St Emilion to make organic practices compulsory
Bordeaux’s St Emilion appellation will reportedly make organic and sustainable viticulture a compulsory requirement of its regulations by the early 2020s.
The Drinks Business reports that representatives of the Bordeaux Wine Council mentioned the proposed plans in London, while discussing wider environmental initiatives for the region. They also revealed that the AOC Bordeaux Superieur is considering requirements that would enforce the reduced use of pesticides and herbicides.
Some 60% of viticulture in Bordeaux is sustainable, organic or biodynamic, with the use of harmful chemicals falling sharply in the last decade. According to Allan Sichel, president of the Bordeaux Wine Council, the aim is for Bordeaux to be 100% sustainable, organic or biodynamic by 2025.
Sotheby’s to offer ‘drinking cellar’ at auction
Sotheby’s next fine wine sale in New York will comprise a ‘drinking cellar’ full of mature Burgundy, Bordeaux, Rhone and Italian wines, including many that rarely appear at auction.
The sale, which will take place on 6 April, features 530 lots in total. Highlights include Domaine de la Romanee-Conti, Domaine Dujac, Rene Engel, Henri Jayer, Domaine Leroy, Domaine Jacques-Frederic Mugnier, Domaine Georges Mugneret-Gibourg, Christophe Roumier, Domaine Robert Arnoux, Domaine Jean-Jacques Confuron and Domaine Georges Lignier.
Connor Kriegel, head of auction sales for Sotheby’s Wine in New York, said: “Purchased largely in the 2000s, these exceptional lots present true connoisseurs with the opportunity to acquire wines by producers that are not only scarce on the market, but also available in parcel quantities that we seldom have the privilege of offering in our sales. It is with this excitement that we look forward to bringing this special group of wines to auction.”
Italian wines to adopt En Primeur model following ‘meteoric’ popularity
Fine wine merchant Stannary St Wine Co is adopting an En Primer sales model for its Italian wines due to their ‘meteoric’ popularity which has resulted in 50% growth over the last year.
Italian buyer Philippa Saunders said that the popularity and prestige of Italian wines has “risen sky-high” over the last few years, putting many top producers in high demand. “With Burgundy, it is a necessity to allocate, and we see that top end Italian wines are moving in the same direction,” she said.

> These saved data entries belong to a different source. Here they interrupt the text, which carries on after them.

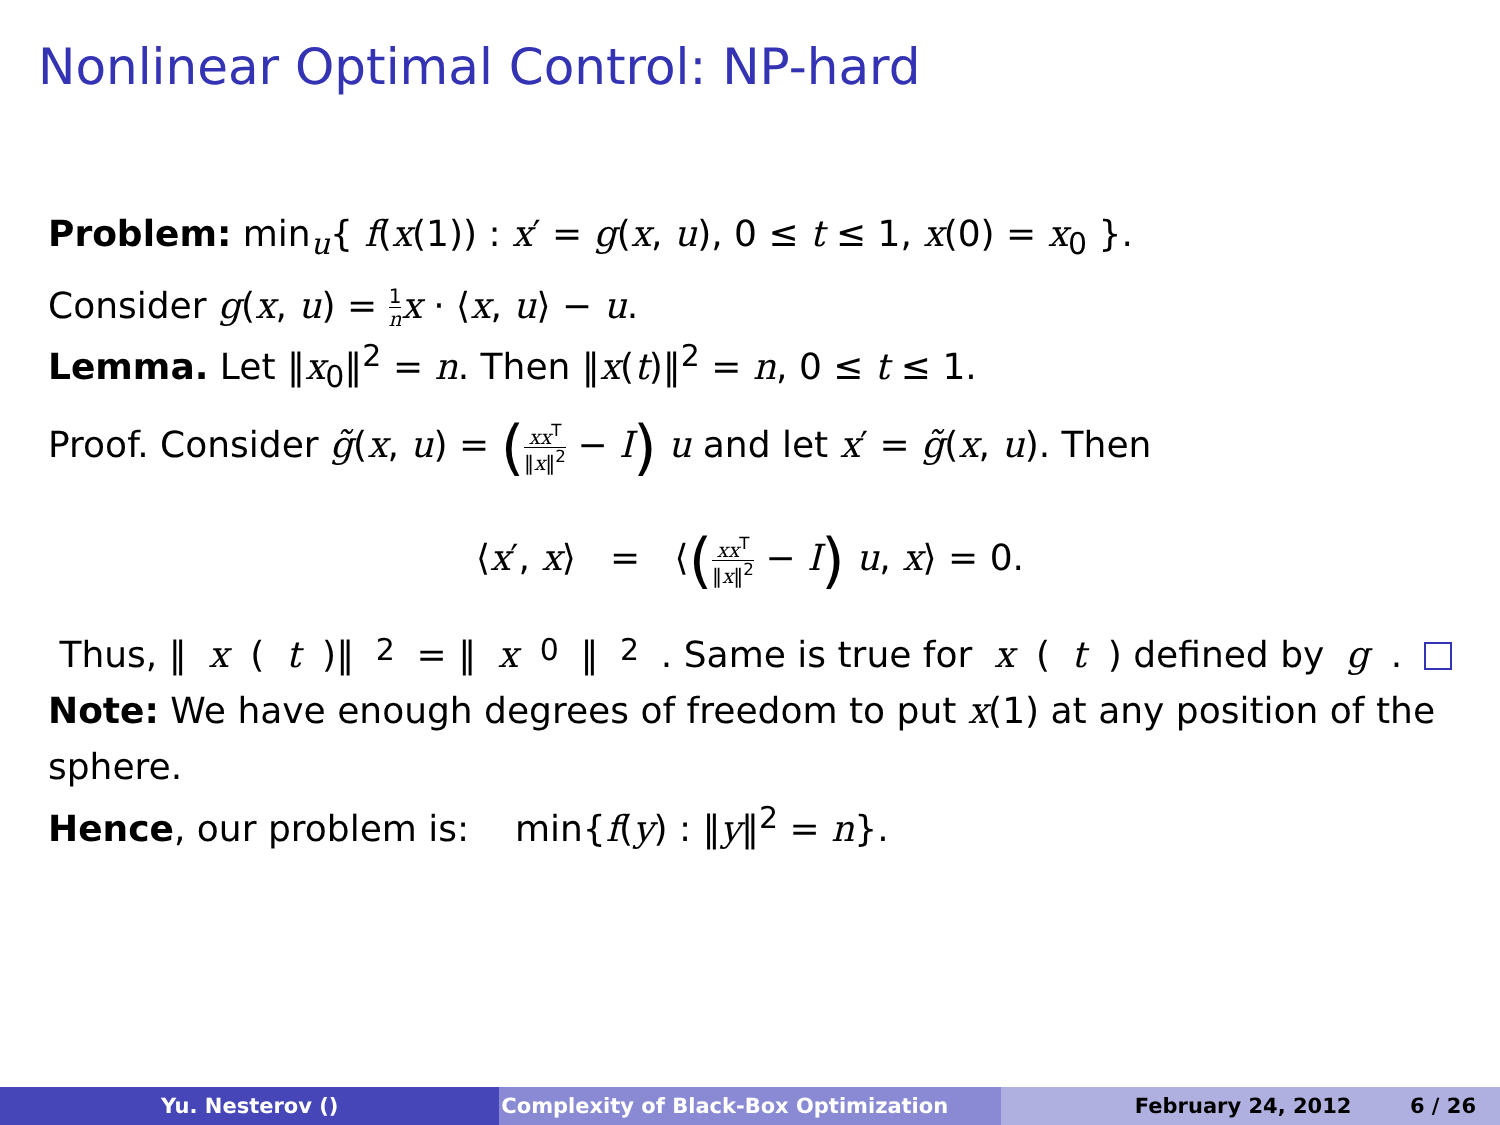Nonlinear Optimal Control: NP-hard
Problem: min<sub>u</sub>{ f(x(1)) : x′ = g(x, u), 0 ≤ t ≤ 1, x(0) = x<sub>0</sub> }.
Consider g(x, u) = 1 n x · ⟨x, u⟩ − u.
Lemma. Let ‖x<sub>0</sub>‖<sup>2</sup> = n. Then ‖x(t)‖<sup>2</sup> = n, 0 ≤ t ≤ 1.
Proof. Consider g̃(x, u) = (xx<sup>T</sup> ‖x‖<sup>2</sup> − I) u and let x′ = g̃(x, u). Then
⟨x′, x⟩ = ⟨(xx<sup>T</sup> ‖x‖<sup>2</sup> − I) u, x⟩ = 0.
Thus, ‖ x (t)‖<sup>2</sup> = ‖ x<sub>0</sub>‖<sup>2</sup>. Same is true for x (t) defined by g.
Note: We have enough degrees of freedom to put x(1) at any position of the sphere.
Hence, our problem is: min{f(y) : ‖y‖<sup>2</sup> = n}.
Yu. Nesterov () Complexity of Black-Box Optimization February 24, 2012 6 / 26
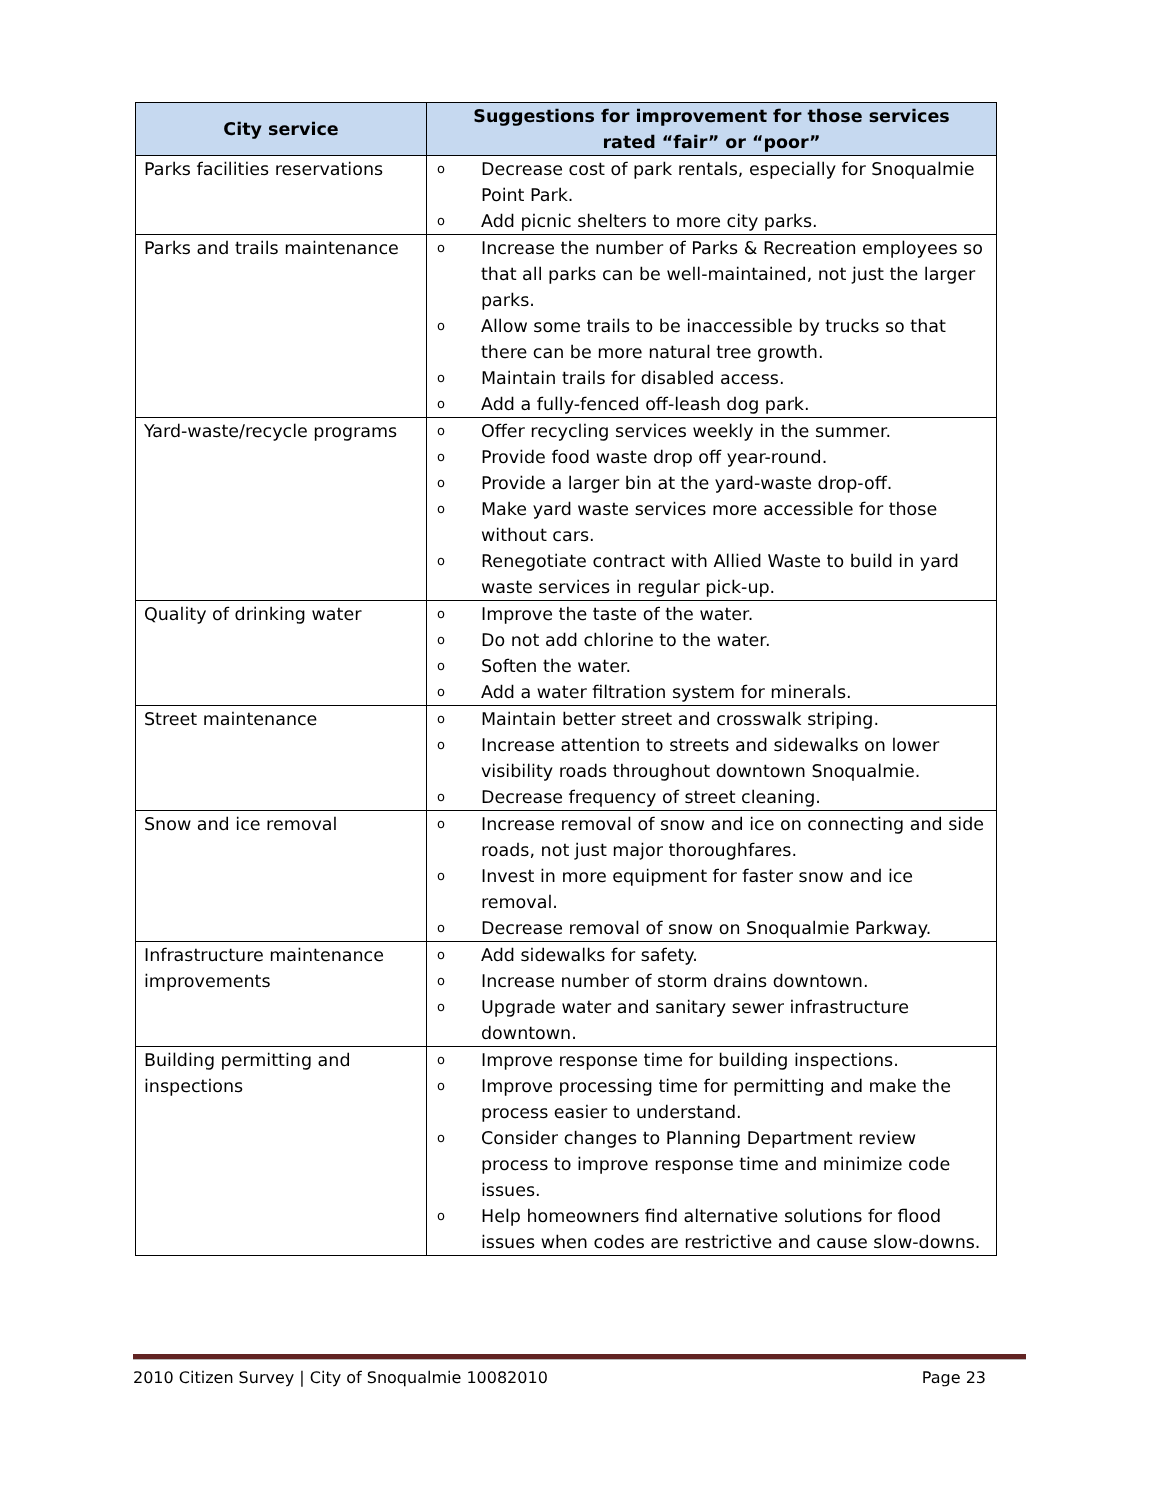| City service | Suggestions for improvement for those services rated “fair” or “poor” |
| --- | --- |
| Parks facilities reservations | o Decrease cost of park rentals, especially for Snoqualmie Point Park. o Add picnic shelters to more city parks. |
| Parks and trails maintenance | o Increase the number of Parks & Recreation employees so that all parks can be well-maintained, not just the larger parks. o Allow some trails to be inaccessible by trucks so that there can be more natural tree growth. o Maintain trails for disabled access. o Add a fully-fenced off-leash dog park. |
| Yard-waste/recycle programs | o Offer recycling services weekly in the summer. o Provide food waste drop off year-round. o Provide a larger bin at the yard-waste drop-off. o Make yard waste services more accessible for those without cars. o Renegotiate contract with Allied Waste to build in yard waste services in regular pick-up. |
| Quality of drinking water | o Improve the taste of the water. o Do not add chlorine to the water. o Soften the water. o Add a water filtration system for minerals. |
| Street maintenance | o Maintain better street and crosswalk striping. o Increase attention to streets and sidewalks on lower visibility roads throughout downtown Snoqualmie. o Decrease frequency of street cleaning. |
| Snow and ice removal | o Increase removal of snow and ice on connecting and side roads, not just major thoroughfares. o Invest in more equipment for faster snow and ice removal. o Decrease removal of snow on Snoqualmie Parkway. |
| Infrastructure maintenance improvements | o Add sidewalks for safety. o Increase number of storm drains downtown. o Upgrade water and sanitary sewer infrastructure downtown. |
| Building permitting and inspections | o Improve response time for building inspections. o Improve processing time for permitting and make the process easier to understand. o Consider changes to Planning Department review process to improve response time and minimize code issues. o Help homeowners find alternative solutions for flood issues when codes are restrictive and cause slow-downs. |
2010 Citizen Survey | City of Snoqualmie 10082010 Page 23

The company will launch its first Italian En Primeur release on 24 April with a tasting showcase featuring top Italian growers, including Elena Fucci, Valter Fissore of Elvio Cogno, Marco Ricasoli-Firidolfi of Rocca di Montegrossi, Silvana Forte of Le Due Terre, Viola Gorelli of Le Potazzine and Alberto Tanzini of Roccapesta.
Chilean wine falls out of favour in Japan
Chilean wine has long been Japan’s most imported wine, but its relevance is beginning to slow down, according to new research from Wine Intelligence.
The report, ‘Japan Landscapes’, suggests that Chilean wine is “losing power” in the country, due to “consumers gravitating away from lower-priced Chilean wines, with the country struggling to enter the more premium category”.
Other factors include Japan’s aging population, and the increasing popularity of other alcoholic drinks. The report found that Champagne and cider sales have “significantly increased”, while younger drinkers don’t drink wine as regularly as their older counterparts.
However, the ‘open-minded attitudes’ of younger people could nonetheless benefit wine as they are more likely to try new styles of wine and have a wider varietal repertoire. Forthcoming sporting events, such as the 2019 Rugby World Cup and 2020 Summer Olympics, have also been slated to provide an “exciting opportunity” for the Japanese wine industry.